It wasn’t long after the invention of the car that its potential for causing damage was apparent. Governments recognized the need for liability funding and that first took the form of guarantees and bonds. Today in Canada, car insurance must cover a vehicle to operate on any public road. While car insurance is administered provincially, all provinces agree on mandatory coverage. In Ontario, car insurance is overseen by the Financial Services Commission of Ontario. The car insurance market is private, competitive and highly regulated. It’s also the most expensive in Canada, though both the government and insurance industry pursue rate and settlement reductions to improve affordability.
Stated simply, car insurance is the law. Without valid insurance, drivers face fines of $5, 000 to $50, 000. Vehicle impounding and license suspension can follow. A motorist driving without insurance may be classed as a high-risk driver. Insurers may refuse to sell insurance coverage due to high risk, and the driver may be forced to use the Facility Association to obtain coverage at much higher cost. In addition, an uninsured driver involved in an accident gives up certain rights and protections. If the accident was not that driver’s fault, they will not be able to sue for damages. Ontario requires a minimum of $200,000 in third party liability coverage plus accident benefits coverage meeting statutory requirements. This coverage must be in place before a vehicle can be registered for ownership or licensed with plates.
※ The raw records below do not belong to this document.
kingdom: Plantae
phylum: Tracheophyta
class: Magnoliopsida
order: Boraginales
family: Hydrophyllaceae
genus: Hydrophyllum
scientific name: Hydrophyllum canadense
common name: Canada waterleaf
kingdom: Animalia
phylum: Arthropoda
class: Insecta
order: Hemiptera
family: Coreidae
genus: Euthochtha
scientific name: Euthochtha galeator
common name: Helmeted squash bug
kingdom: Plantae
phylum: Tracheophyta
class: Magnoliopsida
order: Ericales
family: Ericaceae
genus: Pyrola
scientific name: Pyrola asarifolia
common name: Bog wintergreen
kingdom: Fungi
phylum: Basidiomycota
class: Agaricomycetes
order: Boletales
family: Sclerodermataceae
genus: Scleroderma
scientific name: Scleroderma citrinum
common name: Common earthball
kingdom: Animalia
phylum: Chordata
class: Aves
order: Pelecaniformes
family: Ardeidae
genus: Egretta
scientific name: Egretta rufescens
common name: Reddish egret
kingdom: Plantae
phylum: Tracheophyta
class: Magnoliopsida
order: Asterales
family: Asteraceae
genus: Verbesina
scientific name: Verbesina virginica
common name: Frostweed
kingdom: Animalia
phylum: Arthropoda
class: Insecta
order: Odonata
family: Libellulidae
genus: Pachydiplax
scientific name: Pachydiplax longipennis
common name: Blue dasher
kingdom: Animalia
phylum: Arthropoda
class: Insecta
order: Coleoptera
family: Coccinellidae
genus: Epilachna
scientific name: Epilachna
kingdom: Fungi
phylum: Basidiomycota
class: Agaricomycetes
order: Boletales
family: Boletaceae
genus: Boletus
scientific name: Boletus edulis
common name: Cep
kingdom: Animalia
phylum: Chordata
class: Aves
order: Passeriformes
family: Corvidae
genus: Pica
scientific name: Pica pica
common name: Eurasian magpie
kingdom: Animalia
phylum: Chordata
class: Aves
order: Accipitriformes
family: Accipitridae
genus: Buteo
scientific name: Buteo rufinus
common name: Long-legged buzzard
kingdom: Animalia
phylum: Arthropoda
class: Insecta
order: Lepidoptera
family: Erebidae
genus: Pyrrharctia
One of the keys to how car insurance works is how premiums get calculated. A driver approaches an insurance agent or broker, who collects personal information about the driver; where they live, what kind of car they own and how they drive it and details about their driving history. From that information, insurance underwriters calculate the statistical risk that driver presents. Those more likely to make a claim against their car insurance policy will have higher premiums than a driver deemed lower risk. Factors such as the area in which the driver lives, the risk associated with their demographic group and accident claims history for the vehicle make and model are all factors that are out of the driver’s control, but which affect car insurance costs.
How Car Insurance Works: Options
Minimum mandatory coverage doesn’t provide a driver with protection against loss or damage to the vehicle. This is provided through sections of a policy called collision and comprehensive insurance. While these sections are optional, if a driver has borrowed money to buy their car, the lending agency may insist on these to protect the mutual investment.
Collision and comprehensive coverage are subject to deductibles. This is the amount the driver pays before the insurance company contributes after a claim incident. A low deductible means that a driver pays very little for loss or repairs, but in turn, monthly premiums are higher. High deductibles transfer more of the financial load to the driver after an accident, in return for lower car insurance costs.
As well, many other endorsements, often called riders, may be added to customize a policy. For example, travelers can add a section that covers non-owned cars, such as rentals, to avoid paying high-cost collision damage waivers from car rental agencies.